Painting in cold weather

For the purposes of painting, cold weather is generally defined as temperatures below 50 degrees. In New England weather drops below that temperature regularly starting in October but you can get some exterior painting done if certain rules are followed.

What Cold Does to Paint

Temperatures below 50 degrees can have a variety of harmful effects on paint and paint application. Alkyd and oil-based paints are made with oils and resins that become more viscous at lower temperatures which can make it very difficult to apply the paint evenly or smoothly. Water-based, or “latex,” paints are made with water and are thus are susceptible to freezing in cold weather.

Both alkyd/oil and water-based paints are formulated to cure within a specific temperature range and may not cure properly at temperatures below that range.

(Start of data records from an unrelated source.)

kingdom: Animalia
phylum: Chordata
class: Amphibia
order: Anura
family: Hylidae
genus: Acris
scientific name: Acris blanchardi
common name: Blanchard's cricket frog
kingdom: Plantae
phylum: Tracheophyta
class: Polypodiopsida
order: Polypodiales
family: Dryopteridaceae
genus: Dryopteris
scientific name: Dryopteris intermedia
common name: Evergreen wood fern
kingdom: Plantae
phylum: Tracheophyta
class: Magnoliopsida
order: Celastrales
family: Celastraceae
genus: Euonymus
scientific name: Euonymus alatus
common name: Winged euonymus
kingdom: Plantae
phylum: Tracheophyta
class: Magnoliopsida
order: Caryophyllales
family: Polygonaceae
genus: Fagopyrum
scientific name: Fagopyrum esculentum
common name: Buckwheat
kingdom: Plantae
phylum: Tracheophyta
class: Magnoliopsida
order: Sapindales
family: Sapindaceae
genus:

Improper curing can lead to a number of problems, including poor coverage, blushing, peeling, bubbling, cracking, low sheen, and color inconsistency.

Is Previously Frozen Paint Usable?

Water-based paint that has gone through several freeze-thaw cycles may still be usable, but not always. If a previously frozen paint is lumpy and will not mix to a smooth consistency, it is no longer usable. This indicates that the paint has lost its ability to emulsify and is incapable of curing properly. Water-based paint freezes at 32 degrees, while oil-based paint is much more resistant to freezing but can still have difficulties with lower temperatures.

Recoating in Cold Weather

Cold weather slows the drying time of both alkyd/oil- and water-based paints. This means that recoat times are also extended. For example, at an ideal temperature of 75 degrees, you can usually recoat after four hours. But when the temperature is about 50 degrees, the recoat time may be extended to six hours. Painting in cold weather using alkyd or oil paints requires even more time—in some instances, more than 48 hours before recoating. This is an important consideration when painting the exterior of a house.

Note that direct sunlight or shade can cause surface temperatures to vary between different areas on the same structure. In cooler temperatures, the sun can have an even more dramatic impact on the temperature of the structure.

The Best Paints for Cold Weather

Many major paint manufacturers offer special paints that are formulated for cold weather. Most of these are rated for temperatures no lower than 35 degrees. It’s best to use one of these paints if your project must be completed in cold weather. A paint that’s designed for lower curing temperatures is more reliable and will give better results than standard paints mixed with additives for freeze-resistance or thinned for easier application.

Note that the temperature must be at or above the minimum recommended curing temperature for the entire curing process, not just during application. If you add a fresh coat of paint in 45-degree weather, but then the weather turns colder an hour later, the paint may not cure properly even though it will eventually dry. Adding coats can be very challenging as the temperatures fall in the later afternoon or evening.

Tracking the Weather and the Sun

Before beginning work on your project, check local forecasts and find a stretch of a few days when temperatures will be their highest and the sun will be out. You’ll need to have a few days in a row when temperatures don’t drop below the minimum for the paint you are using because you also need to factor in drying time for multiple coats.